Dr. Slavin is NOT a low-carb or paleo diet advocate; she is simply reporting on the realities of nutrition science and policy. But if you have any lingering concerns about her being a “lackey” for the USDA and food industry, here she neatly and sweetly skewers the whole paradigm:
The 2010 Dietary Guidelines for Americans supports less consumption of sodium, solid fats, and added sugars. Make half your grains whole and half your plate fruits and vegetables. Seems simple for the food industry—keep slashing salt (but make sure my food is safe), get rid of added sugar (but add fruit and fruit extracts to everything), and make chips, pizza crust, cookies, and all other grains “whole” so they are healthy. Probably a good idea to tax soda, outlaw French fries, ban chocolate milk in schools (added sugar is bad, right?), and over-regulate school lunch, restaurants, and food manufacturers. Let’s blame the victim too—we know fat people are lazy, uneducated, and low income—too bad they live in food deserts and don’t have access to fresh fruits and vegetables. Hope my BMI is under 25 today!

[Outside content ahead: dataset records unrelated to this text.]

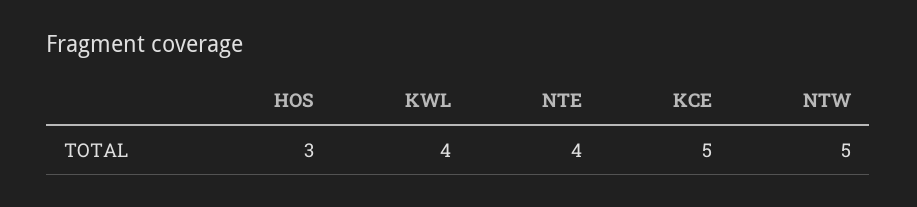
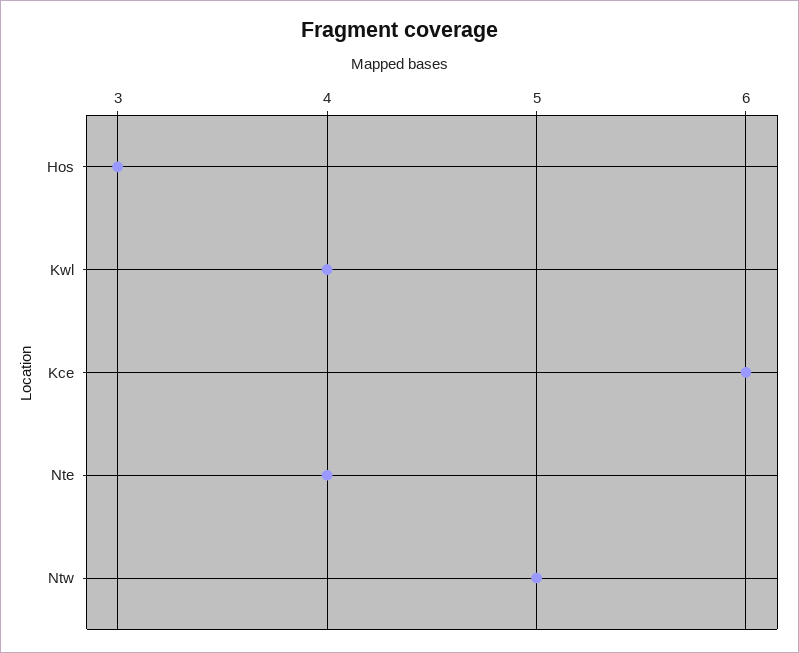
  {
    "HOS": 3,
    "KWL": 4,
    "NTE": 4,
-   "KCE": 5,
+   "KCE": 6,
    "NTW": 5
  }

Dr. Slavin is a mainstream nutrition expert and RD. She is also an independent thinker and a true scientist. The paleo community’s stance in making nutritionists like Dr. Slavin out to be the “enemy” is not only short-sighted and counterproductive, it’s inaccurate. People like her will pave the way for better public health nutrition for everyone–including those who choose paleo diets.

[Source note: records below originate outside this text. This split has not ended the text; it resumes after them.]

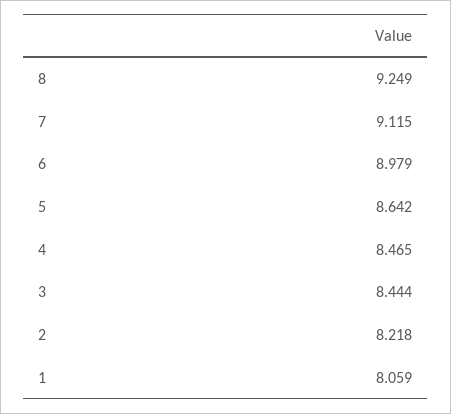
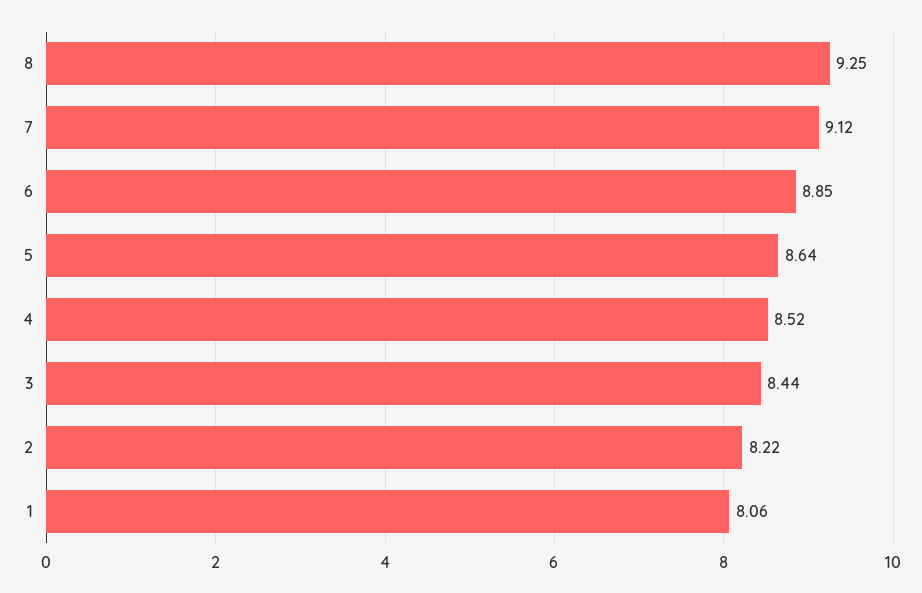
  {
    "8": 9.249,
    "7": 9.115,
-   "6": 8.979,
+   "6": 8.85,
    "5": 8.642,
-   "4": 8.465,
+   "4": 8.52,
    "3": 8.444,
    "2": 8.218,
    "1": 8.059
  }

This list would not be complete without a shout-out to all the dietitians I’ve met at the newly-formed PaleoRD group started by Aglaee Jacob MS RD—who deserves her own hooray (Aglaee, Your Paleo RD! It rhymes and everything!). I hope that the existence of such a group—you don’t have to be “paleo” to join—will encourage other RDs to stand up for their own professional understanding of the science and not feel afraid of being censured. There is strength in joining our voices together.
I’d love to hear about other RDs who share the belief—to paraphrase Kris Johnson—that the Academy of Nutrition and Dietetics doesn’t know all there is to know about nutrition and the conviction that as dietitians and nutritionists, we can and should exercise our professional expertise and judgment to help heal the world through food.